To explain why the basic supply and demand elements change, economists have suggested three substantive theories: the available quantity of money; the aggregate level of incomes; and supply-side productivity and cost variables. Monetarists believe that changes in price levels reflect fluctuating volumes of money available, usually defined as currency and demand deposits. They argue that, to create stable prices, the money supply should increase at a stable rate commensurate with the economy's real output capacity. Critics of this theory claim that changes in the money supply are a response to, rather than the cause of, price-level adjustments.
The aggregate level of income theory is based on the work of the British economist John Maynard Keynes, published during the 1930s. According to this approach, changes in the national income determine consumption and investment rates; thus, government fiscal spending and tax policies should be used to maintain full output and employment levels. The money supply, then, should be adjusted to finance the desired level of economic growth while avoiding financial crises and high interest rates that discourage consumption and investment. Government spending and tax policies can be used to offset inflation and deflation by adjusting supply and demand according to this theory. In the U.S., however, the growth of government spending plus “off-budget” outlays (expenditures for a variety of programs not included in the federal budget) and government credit programs have been more rapid than the potential real growth rate since the mid-1960s.

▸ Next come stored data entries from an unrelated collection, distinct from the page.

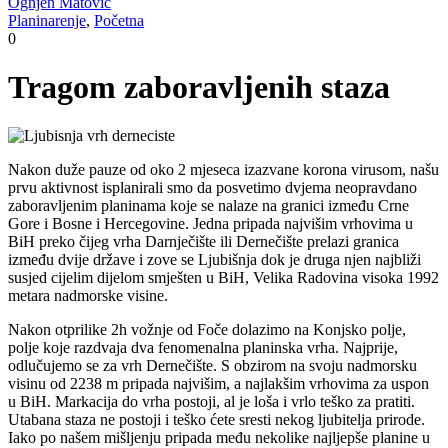
Ognjen Matović
Planinarenje
,
Početna
0
Tragom zaboravljenih staza
Nakon duže pauze od oko 2 mjeseca izazvane korona virusom, našu
prvu aktivnost isplanirali smo da posvetimo dvjema neopravdano
zaboravljenim planinama koje se nalaze na granici između Crne
Gore i Bosne i Hercegovine. Jedna pripada najvišim vrhovima u
BiH preko čijeg vrha Darnječište ili Dernečište prelazi granica
između dvije države i zove se Ljubišnja dok je druga njen najbliži
susjed cijelim dijelom smješten u BiH, Velika Radovina visoka 1992
metara nadmorske visine.
Nakon otprilike 2h vožnje od Foče dolazimo na Konjsko polje,
polje koje razdvaja dva fenomenalna planinska vrha. Najprije,
odlučujemo se za vrh Dernečište. S obzirom na svoju nadmorsku
visinu od 2238 m pripada najvišim, a najlakšim vrhovima za uspon
u BiH. Markacija do vrha postoji, al je loša i vrlo teško za pratiti.
Utabana staza ne postoji i teško ćete sresti nekog ljubitelja prirode.
Iako po našem mišljenju pripada među nekolike najljepše planine u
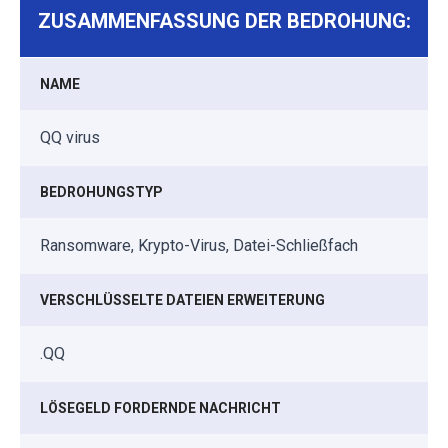
ZUSAMMENFASSUNG DER BEDROHUNG:
NAME
QQ virus
BEDROHUNGSTYP
Ransomware, Krypto-Virus, Datei-Schließfach
VERSCHLÜSSELTE DATEIEN ERWEITERUNG
.QQ
LÖSEGELD FORDERNDE NACHRICHT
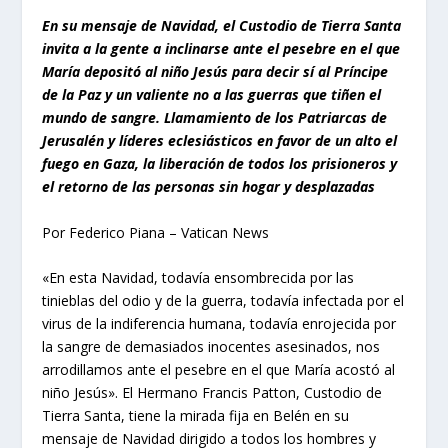
En su mensaje de Navidad, el Custodio de Tierra Santa
invita a la gente a inclinarse ante el pesebre en el que
María depositó al niño Jesús para decir sí al Príncipe
de la Paz y un valiente no a las guerras que tiñen el
mundo de sangre. Llamamiento de los Patriarcas de
Jerusalén y líderes eclesiásticos en favor de un alto el
fuego en Gaza, la liberación de todos los prisioneros y
el retorno de las personas sin hogar y desplazadas
Por Federico Piana – Vatican News
«En esta Navidad, todavía ensombrecida por las
tinieblas del odio y de la guerra, todavía infectada por el
virus de la indiferencia humana, todavía enrojecida por
la sangre de demasiados inocentes asesinados, nos
arrodillamos ante el pesebre en el que María acostó al
niño Jesús». El Hermano Francis Patton, Custodio de
Tierra Santa, tiene la mirada fija en Belén en su
mensaje de Navidad dirigido a todos los hombres y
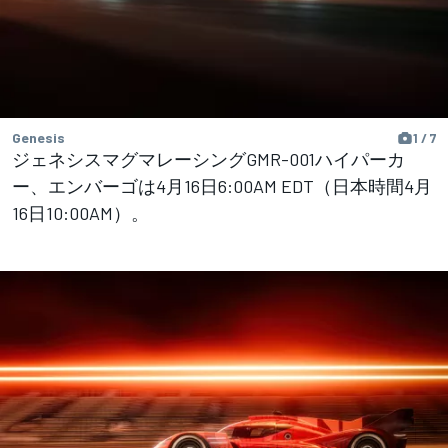
Genesis
1 / 7
ジェネシスマグマレーシングGMR-001ハイパーカ
ー、エンバーゴは4月16日6:00AM EDT（日本時間4月
16日10:00AM）。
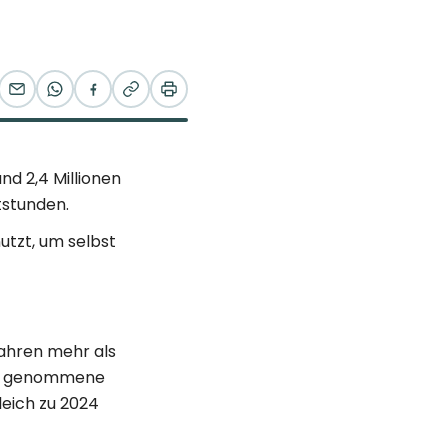
nd 2,4 Millionen
tstunden.
tzt, um selbst
Jahren mehr als
ieb genommene
eich zu 2024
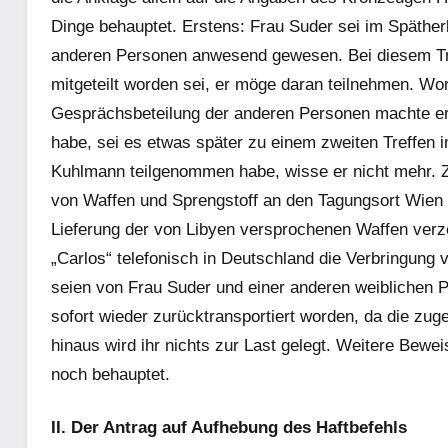
Dinge behauptet. Erstens: Frau Suder sei im Späther
anderen Personen anwesend gewesen. Bei diesem Tref
mitgeteilt worden sei, er möge daran teilnehmen. Wo
Gesprächsbeteilung der anderen Personen machte er
habe, sei es etwas später zu einem zweiten Treffe
Kuhlmann teilgenommen habe, wisse er nicht mehr. Zw
von Waffen und Sprengstoff an den Tagungsort Wien z
Lieferung der von Libyen versprochenen Waffen verzö
„Carlos“ telefonisch in Deutschland die Verbringung
seien von Frau Suder und einer anderen weiblichen 
sofort wieder zurücktransportiert worden, da die zug
hinaus wird ihr nichts zur Last gelegt. Weitere Bewe
noch behauptet.
II. Der Antrag auf Aufhebung des Haftbefehls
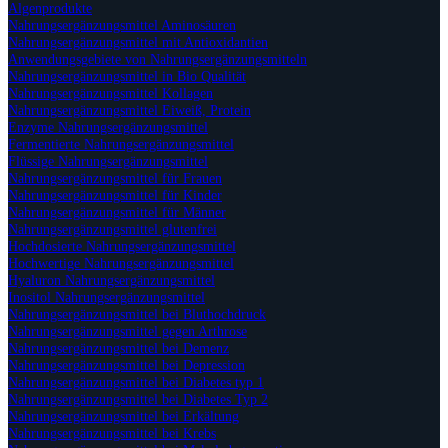
Algenprodukte
Nahrungsergänzungsmittel Aminosäuren
Nahrungsergänzungsmittel mit Antioxidantien
Anwendungsgebiete von Nahrungsergänzungsmitteln
Nahrungsergänzungsmittel in Bio Qualität
Nahrungsergänzungsmittel Kollagen
Nahrungsergänzungsmittel Eiweiß, Protein
Enzyme Nahrungsergänzungsmittel
Fermentierte Nahrungsergänzungsmittel
Flüssige Nahrungsergänzungsmittel
Nahrungsergänzungsmittel für Frauen
Nahrungsergänzungsmittel für Kinder
Nahrungsergänzungsmittel für Männer
Nahrungsergänzungsmittel glutenfrei
Hochdosierte Nahrungsergänzungsmittel
Hochwertige Nahrungsergänzungsmittel
Hyaluron Nahrungsergänzungsmittel
Inositol Nahrungsergänzungsmittel
Nahrungsergänzungsmittel bei Bluthochdruck
Nahrungsergänzungsmittel gegen Arthrose
Nahrungsergänzungsmittel bei Demenz
Nahrungsergänzungsmittel bei Depression
Nahrungsergänzungsmittel bei Diabetes typ 1
Nahrungsergänzungsmittel bei Diabetes Typ 2
Nahrungsergänzungsmittel bei Erkältung
Nahrungsergänzungsmittel bei Krebs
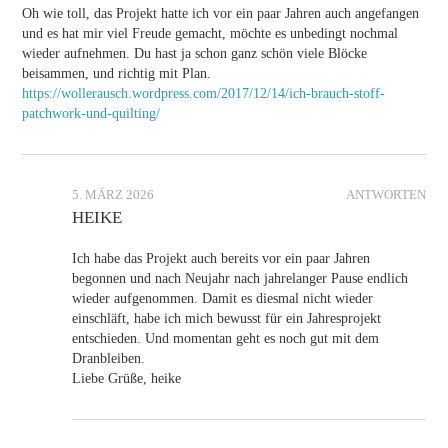
Oh wie toll, das Projekt hatte ich vor ein paar Jahren auch angefangen
und es hat mir viel Freude gemacht, möchte es unbedingt nochmal
wieder aufnehmen. Du hast ja schon ganz schön viele Blöcke
beisammen, und richtig mit Plan.
https://wollerausch.wordpress.com/2017/12/14/ich-brauch-stoff-
patchwork-und-quilting/
5. MÄRZ 2026
ANTWORTEN
HEIKE
Ich habe das Projekt auch bereits vor ein paar Jahren
begonnen und nach Neujahr nach jahrelanger Pause endlich
wieder aufgenommen. Damit es diesmal nicht wieder
einschläft, habe ich mich bewusst für ein Jahresprojekt
entschieden. Und momentan geht es noch gut mit dem
Dranbleiben.
Liebe Grüße, heike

The third theory concentrates on supply-side elements that are related to the significant erosion of productivity. These elements include the long-term pace of capital investment and technological development; changes in the composition and age of the labor force; the shift away from manufacturing activities; the rapid proliferation of government regulations; the diversion of capital investment into nonproductive uses; the growing scarcity of certain raw materials; social and political developments that have reduced work incentives; and various economic shocks such as international monetary and trade problems, large oil price increases, and sporadic worldwide crop disasters. These supply-side issues may be important in developing monetary and fiscal policies.